» **WRITTEN EXERCISE A**
Copy the entries exactly, starting at the line with "class: Magnoliopsida" and ending with the last line of the entries.

» **SOURCE EXTRACT**
--------

Getting custom cut frameless glass for your shower is the best move you can do to give your bathroom that Instagram-worthy, sleek look you have been wanting to achieve, all while preserving the uniqueness of your place of intimacy.

It is a lot easier to achieve than some might think. Don’t know where to start? Here are the three simple things you can settle to greenlight your frameless glass shower project.

1. Get Your Finished Shower Dimensions (of course)

The most important part in designing your glass shower enclosure is deciding your dimensions, but it is surprisingly easy when you know what to do.

The idea is to determine the finished dimensions of your shower, rather than bothering about the hardware clearance. When you purchase custom cut glass for your shower enclosure, your actual glass size will take into account appropriate hardware deductions, whether installation involves clamps, hinging, U-channels, etc.

For example, a 76” high fixed shower panel will actually be cut to 75 13/16” when sitting on U-Channels, to make room for the hardware thickness.

Once you visualize your finished glass shower dimensions, you will need specify your layout, but here is something you need to think of before stating on the overall aspect of the shower.

--------

» **MATERIAL FOR THE TASK**
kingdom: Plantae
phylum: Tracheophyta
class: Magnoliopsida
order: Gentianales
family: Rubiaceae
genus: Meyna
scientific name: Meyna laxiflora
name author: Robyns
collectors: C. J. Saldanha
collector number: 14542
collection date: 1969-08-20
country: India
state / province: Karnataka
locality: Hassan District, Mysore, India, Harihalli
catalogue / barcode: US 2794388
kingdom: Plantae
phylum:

--------

» **WRITTEN EXERCISE B**
According to the article on frameless shower glass, what height is a 76” high fixed shower panel actually cut to when it sits on U-Channels?

» **WRITTEN ANSWER A**
class: Magnoliopsida
order: Gentianales
family: Rubiaceae
genus: Meyna
scientific name: Meyna laxiflora
name author: Robyns
collectors: C. J. Saldanha
collector number: 14542
collection date: 1969-08-20
country: India
state / province: Karnataka
locality: Hassan District, Mysore, India, Harihalli
catalogue / barcode: US 2794388
kingdom: Plantae
phylum:

» **WRITTEN ANSWER B**
75 13/16”